Real-Time PCR for viral titration
Real-Time PCR for viral titration
Prepare standards:
Identify an efficient primer pair and probe for the TaqMan RT-PCR (Primer express software from Applied Biosystems).
Test ideal PCR conditions on your target sequence.
Determine DNA concentration of the linearized plasmid that you want to use for the standard curve.
Perform dilution series of this (1:10), 8 dilutions.
For RT-PCR use at least 6 of the 8 dilutions. Start with the dilution that has a concentration below 1ng/ul.
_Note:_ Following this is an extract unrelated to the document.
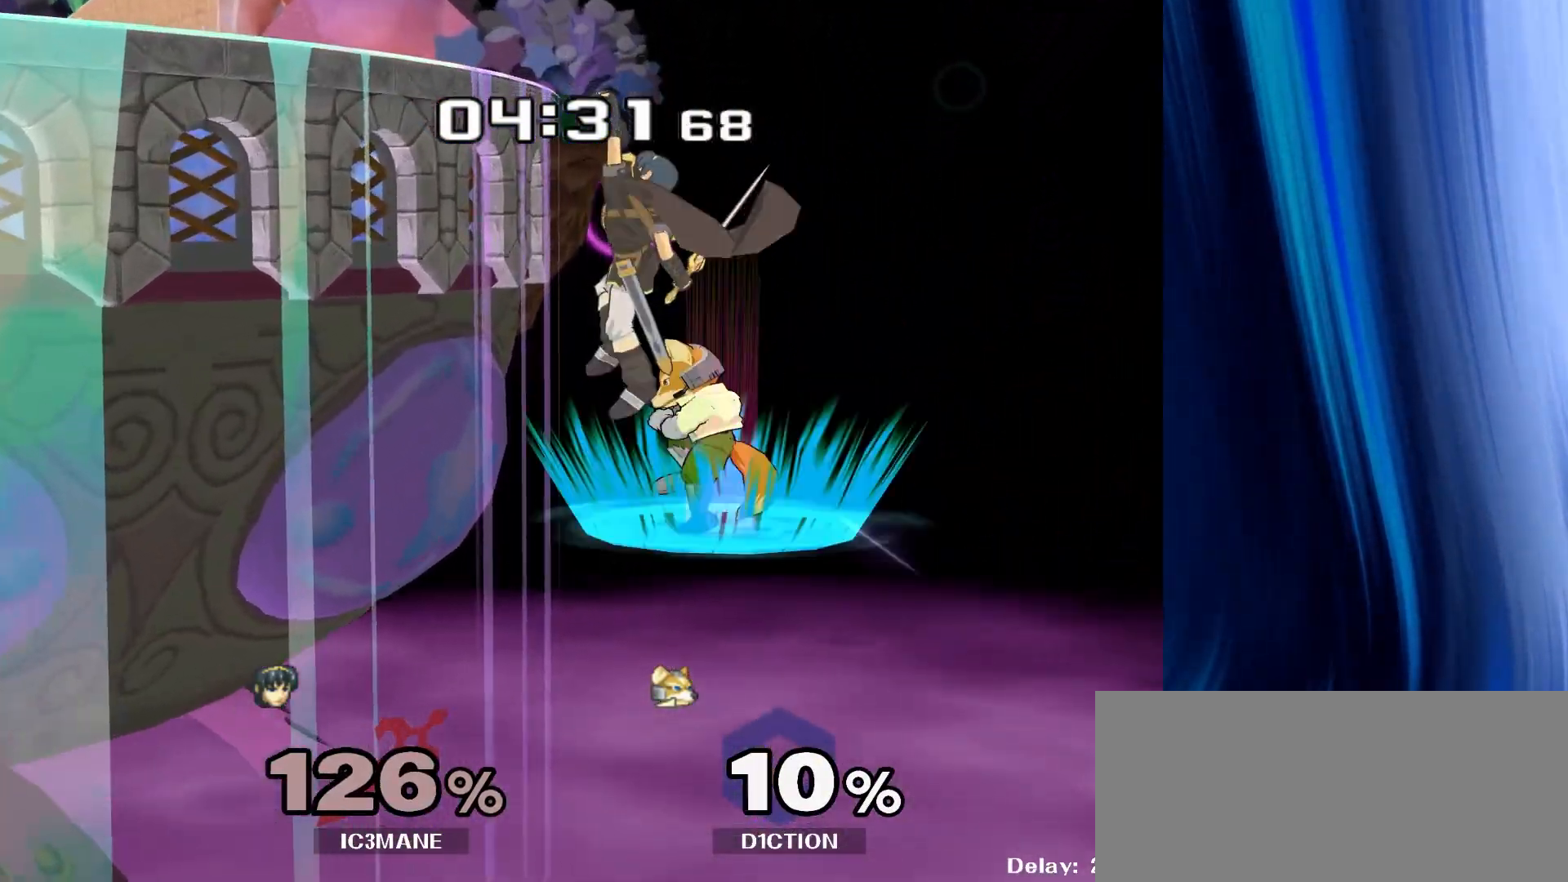
{"buttons": ["Y"], "left_stick": "left", "right_stick": "center", "events": [[250, "left_stick", "right"], [383, "left_stick", "left"], [400, "Y", "down"]]}
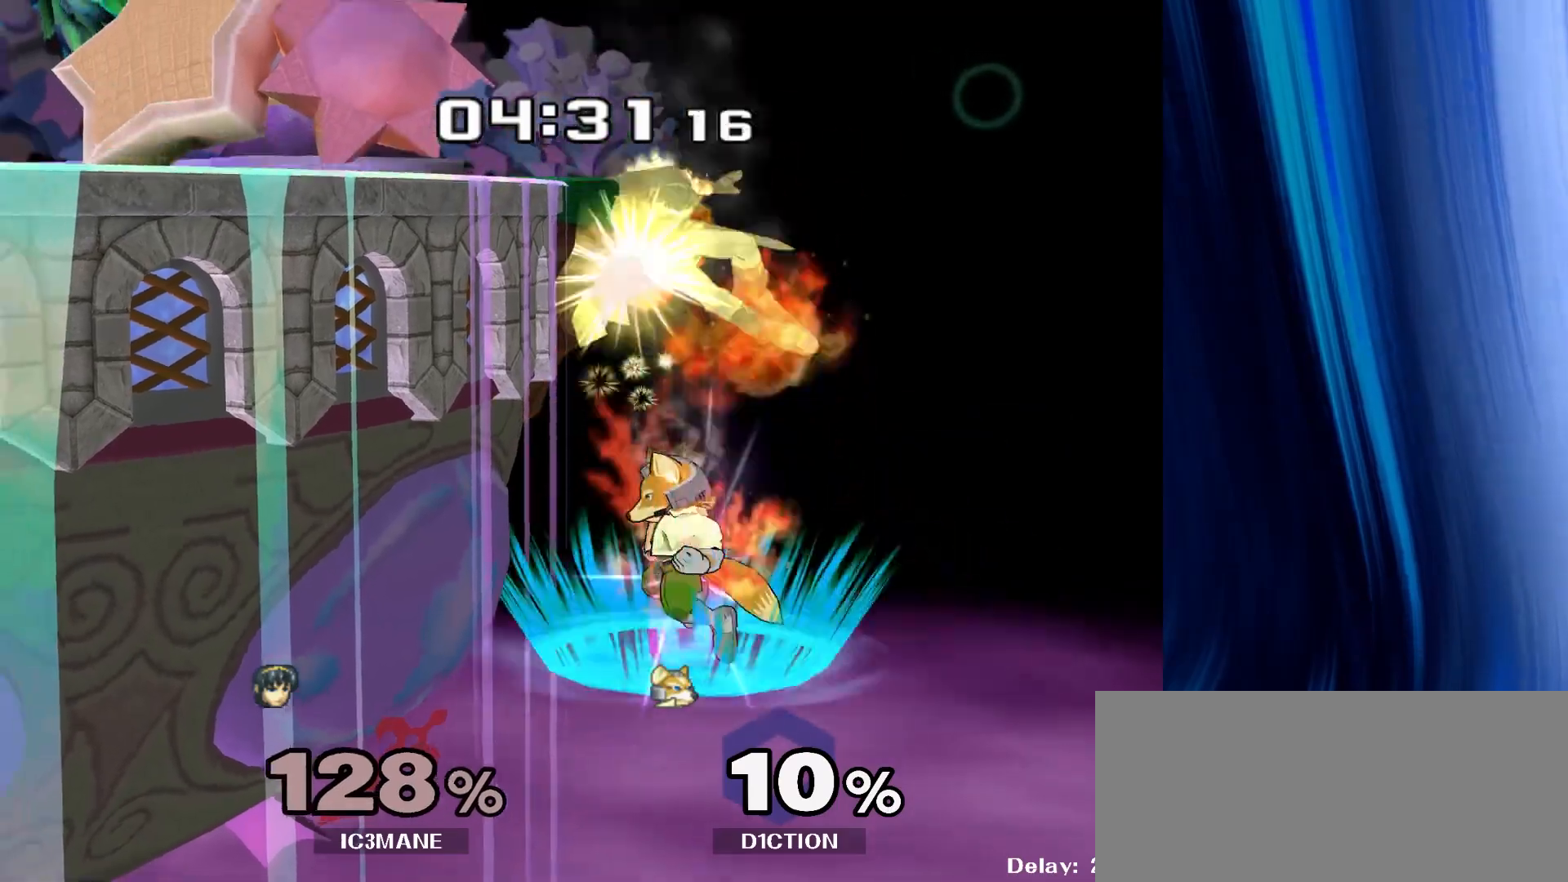
{"buttons": [], "left_stick": "left", "right_stick": "center"}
Calculate the copy number of DNA strands in your dilution series. (For GFP product length is 248bp, meaning the MW is ~248*2*310 = 153760. If you have 1ng/ul of DNA fragment you have 1ug/ml of DNA. Thus you can employ the following calculation: X*10-6 [ug/ml]/Y[g/mol] * 6.23*1023mol = DNA fragments/ml (where: X is DNA concentration in ug/ml; Y is molecular weight in gram; the result corresponds to your titer in ml)
Prepare virus:
Take 5uL of the purified virus into a tube.
Add 5uL 10x DNase buffer, 1uL DNAse (Roche 10,000 U/ml), 39uL dH2O (make master mix before putting into tubes).
Incubate at 37ºC for 15 minutes to remove residual plasmid DNA from purification.
Incubate at 95ºC for 10 minutes to denature DNAse.
Add to each tube 50uL proteinase K solution (5ul DNAse buffer, 44ul dH20, 1ul Proteinase K (10mg/ml)).
Incubate at 37ºC for 15 minutes.
Denature ProteinaseK at 95ºC for 10 minutes.
Use 1ul of this solution for RT-PCR (make a 1:5 dilution to decrease pipetting error).
RT-PCR reaction mix per tube
| A | B | C | |
| Component | Volume (ul) | Final Concentration | |
| Water | 6.25 | ||
| Primer Forward | 0.50 | 400 nM | |
| Primer Reverse | 0.50 | 400 nM | |
| Dual-labeled probe | 0.25 | 100 nM | |
| TaqMan Master Mix 2x | 12.50 | ||
| 20.00 |
Add 5 ul of prepared virus (final volume 25 ul).
NOTE: Your titer (GC/ml) will be 40’000 fold higher than what is obtained
form the RT-PCR due to the dilution (1:20) of the virus, the conversion from ul
to ml and the fact that it’s a single stranded virus.